+++ Supplied text +++
Monday 20 May 2024
By
main news image

KUALA LUMPUR (July 31): Gamuda Bhd shares went through a sharp decline on Monday (July 31) morning, amid a slew of negative news linked to the Sydney Metro West project, casting uncertainties on the group’s contract in the Australian metro project, triggering a round of profit-taking on the stock that was on a steady rise since the beginning of last year.

Gamuda fell as much as 7.6% in the first half of the trading session on Monday, before paring some losses to trade at RM4.18 at market break, down 32 sen or 7.1%, with 11.99 million shares exchanging hands.

The stock, now valued at RM11.13 billion, was the second largest loser across all Bursa Securities on Monday, after Hextar Technologies Solutions Bhd.

Last week, Australia New South Wales Premier Chris Minns reportedly refused to rule out cancelling or delaying the AU$25 billion project, which cut travel time between the Sydney CBD (central business district)and Parramatta to about 20 minutes.

“I’m faced with a situation where[in] the project is nearly 60% over budget… it hasn’t begun yet and the original timeline, which would be a completion date in the mid-2020s, is obviously not going to happen,” he reportedly said.
+++ Data for analysis +++
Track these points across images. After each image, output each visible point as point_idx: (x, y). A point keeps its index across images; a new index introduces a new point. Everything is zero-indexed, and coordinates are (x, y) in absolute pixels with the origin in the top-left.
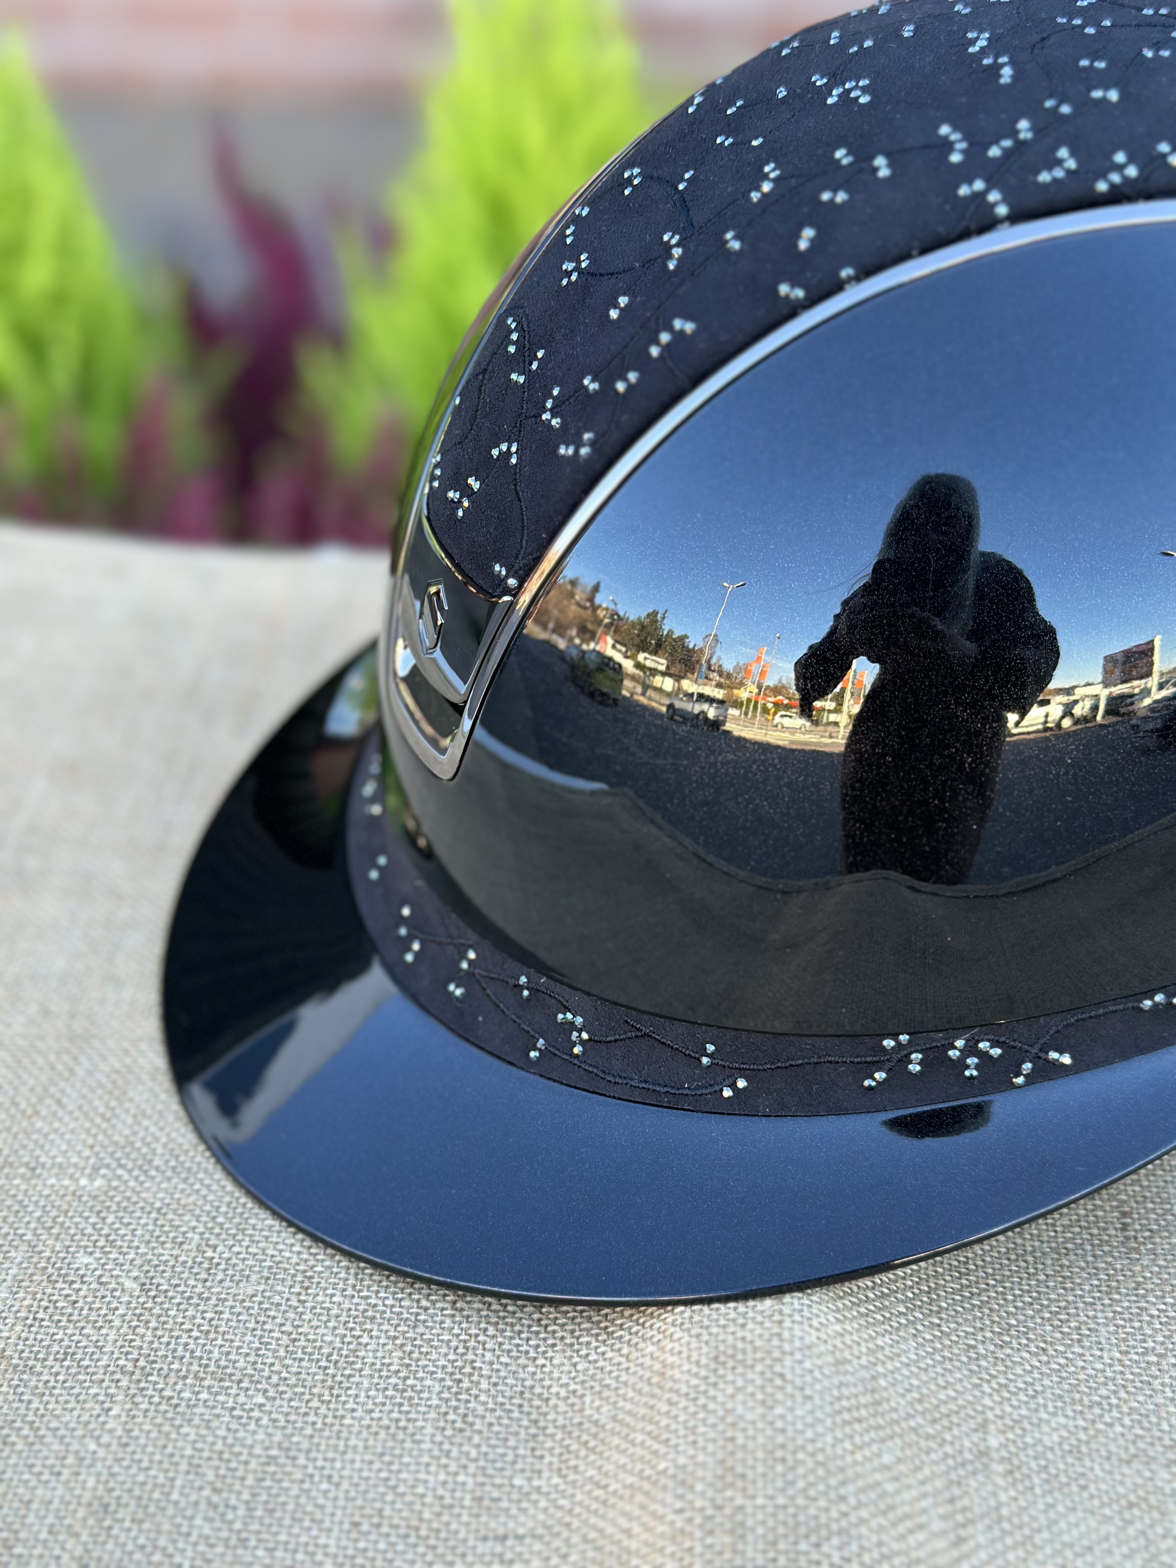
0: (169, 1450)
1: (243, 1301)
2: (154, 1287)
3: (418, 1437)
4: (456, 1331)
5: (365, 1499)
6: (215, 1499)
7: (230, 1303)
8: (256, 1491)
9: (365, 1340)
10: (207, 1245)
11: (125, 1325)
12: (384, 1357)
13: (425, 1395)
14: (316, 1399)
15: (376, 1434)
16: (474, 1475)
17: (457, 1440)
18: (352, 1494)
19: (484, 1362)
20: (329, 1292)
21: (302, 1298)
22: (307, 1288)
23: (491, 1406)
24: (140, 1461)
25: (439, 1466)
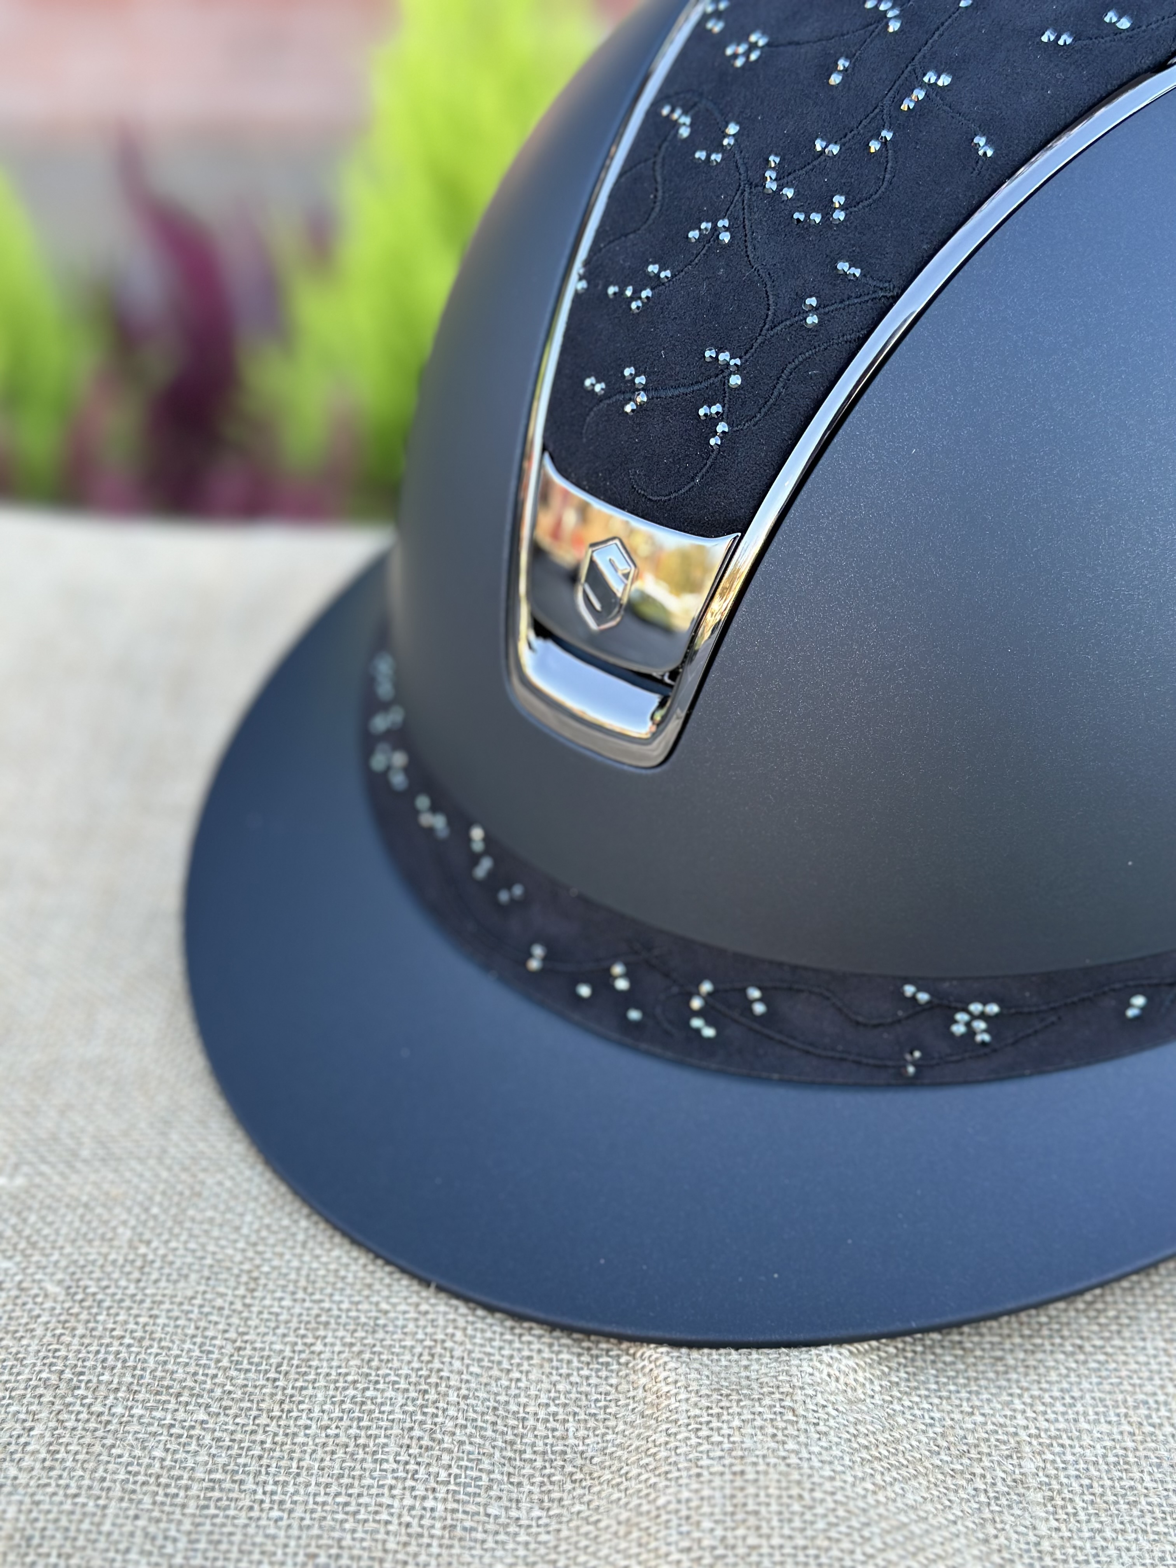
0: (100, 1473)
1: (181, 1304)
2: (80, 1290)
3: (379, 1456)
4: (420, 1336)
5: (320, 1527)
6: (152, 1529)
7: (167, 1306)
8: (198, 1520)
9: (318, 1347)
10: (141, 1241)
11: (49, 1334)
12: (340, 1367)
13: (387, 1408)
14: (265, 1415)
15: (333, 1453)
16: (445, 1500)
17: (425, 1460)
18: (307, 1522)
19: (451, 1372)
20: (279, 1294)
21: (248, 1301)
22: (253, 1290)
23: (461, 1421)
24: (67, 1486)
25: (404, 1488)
+++
+++ Data for analysis +++
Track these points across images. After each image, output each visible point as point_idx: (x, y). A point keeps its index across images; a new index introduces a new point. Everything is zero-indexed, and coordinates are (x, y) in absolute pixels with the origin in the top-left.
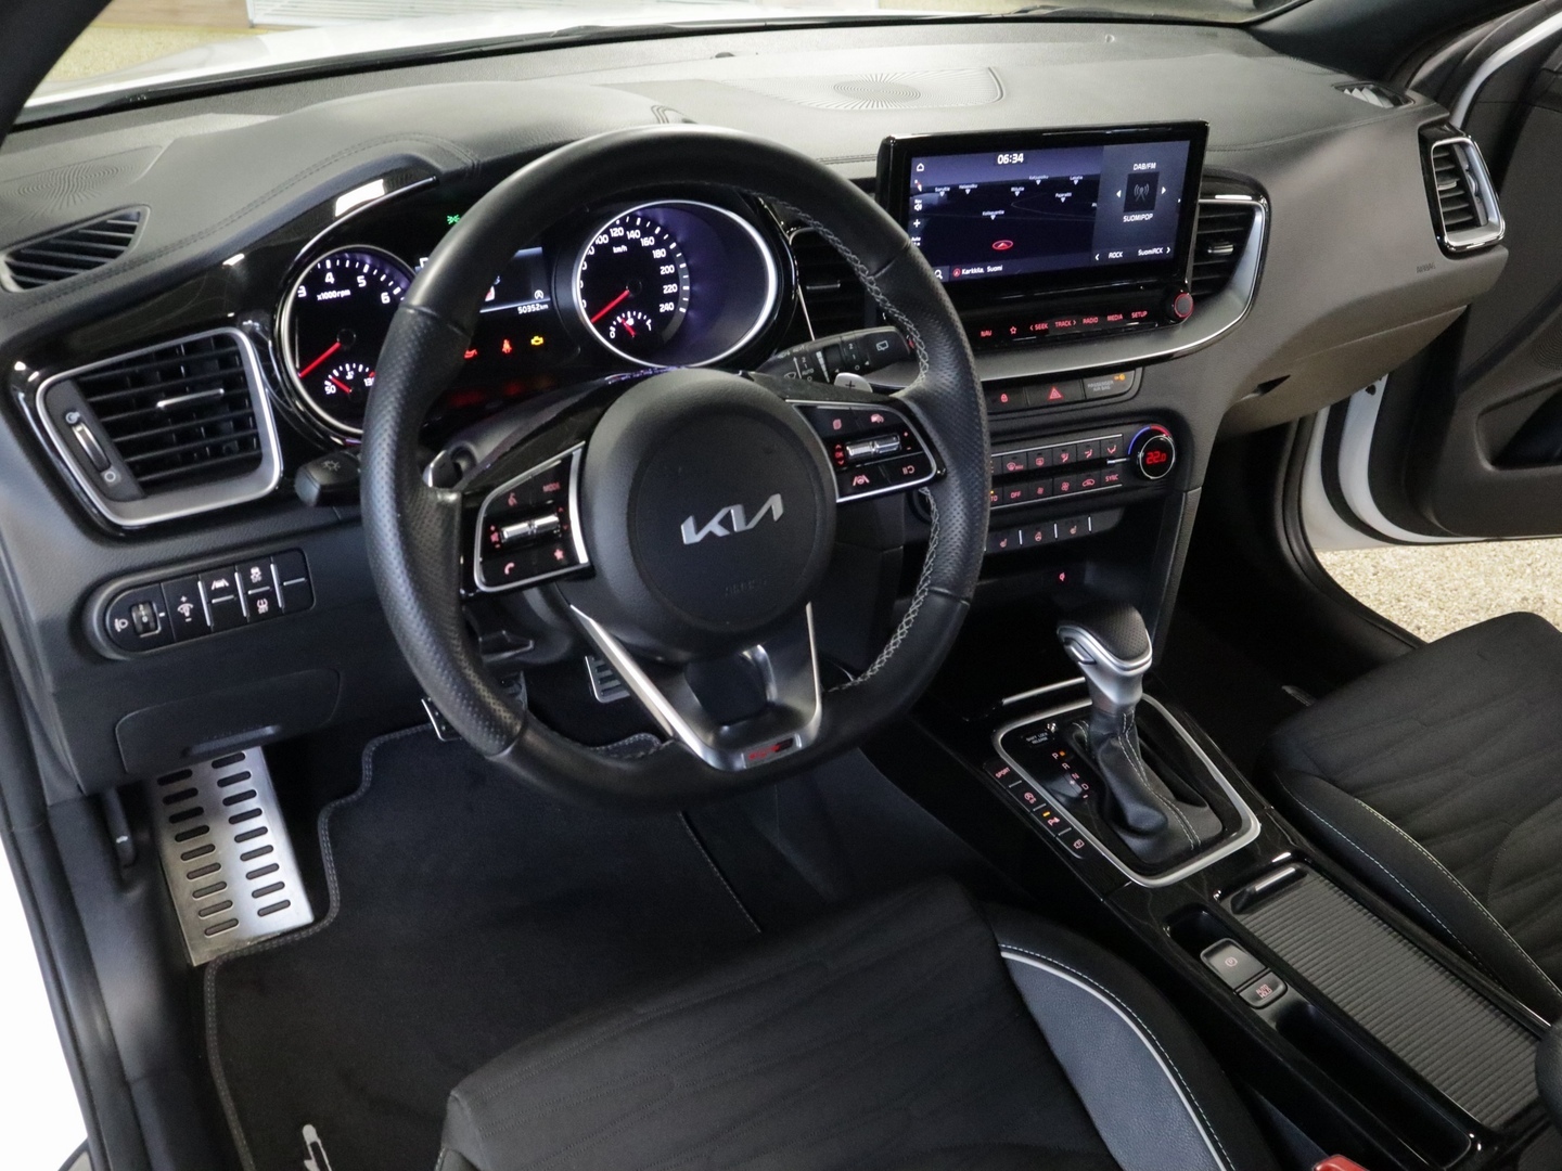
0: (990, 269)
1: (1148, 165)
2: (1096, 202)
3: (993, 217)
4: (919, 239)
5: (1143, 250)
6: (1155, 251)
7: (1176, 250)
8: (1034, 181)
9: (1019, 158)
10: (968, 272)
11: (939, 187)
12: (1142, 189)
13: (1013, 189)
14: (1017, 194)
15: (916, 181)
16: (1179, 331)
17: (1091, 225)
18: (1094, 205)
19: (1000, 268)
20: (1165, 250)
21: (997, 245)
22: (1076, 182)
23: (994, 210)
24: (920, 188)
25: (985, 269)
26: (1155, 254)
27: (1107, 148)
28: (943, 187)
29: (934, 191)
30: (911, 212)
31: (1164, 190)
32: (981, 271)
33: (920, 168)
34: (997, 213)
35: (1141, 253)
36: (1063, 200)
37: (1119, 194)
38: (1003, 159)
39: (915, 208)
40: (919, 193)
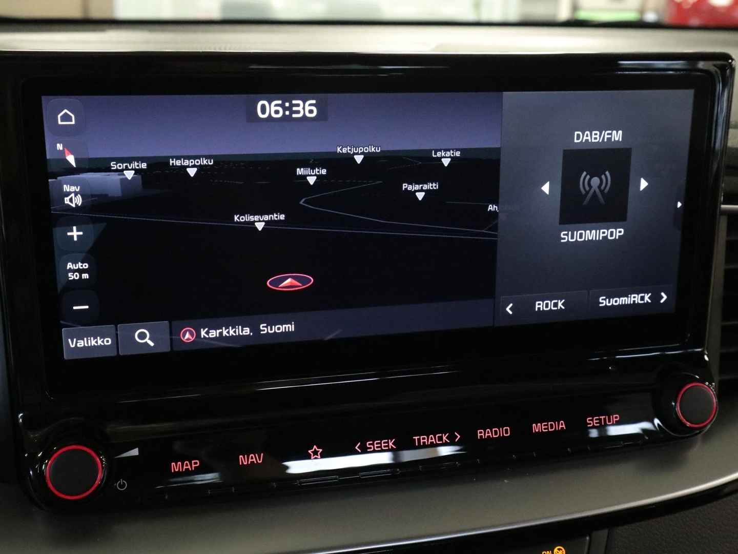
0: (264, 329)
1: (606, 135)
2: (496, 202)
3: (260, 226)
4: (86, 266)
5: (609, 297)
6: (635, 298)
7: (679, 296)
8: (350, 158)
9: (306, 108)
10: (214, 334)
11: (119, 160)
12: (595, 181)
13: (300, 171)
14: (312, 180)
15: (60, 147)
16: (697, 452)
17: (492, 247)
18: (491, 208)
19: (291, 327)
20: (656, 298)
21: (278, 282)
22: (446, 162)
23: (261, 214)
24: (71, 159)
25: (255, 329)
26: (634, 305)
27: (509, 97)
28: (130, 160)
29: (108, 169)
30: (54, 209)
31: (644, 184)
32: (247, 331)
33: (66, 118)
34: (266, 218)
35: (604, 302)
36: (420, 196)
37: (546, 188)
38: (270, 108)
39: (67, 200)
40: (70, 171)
+++
Task instructions:
1. According to the Gamuda article, which stock was the only bigger loser than Gamuda across all Bursa Securities on Monday?
2. Reproduce a passage from the Gamuda article, starting at the words "Last week, Australia" and ending after "about 20 minutes.".
The listing comes from a separate source and is unrelated to the article.

Task-by-task solutions:
1. Hextar Technologies Solutions Bhd.

2.
Last week, Australia New South Wales Premier Chris Minns reportedly refused to rule out cancelling or delaying the AU$25 billion project, which cut travel time between the Sydney CBD (central business district)and Parramatta to about 20 minutes.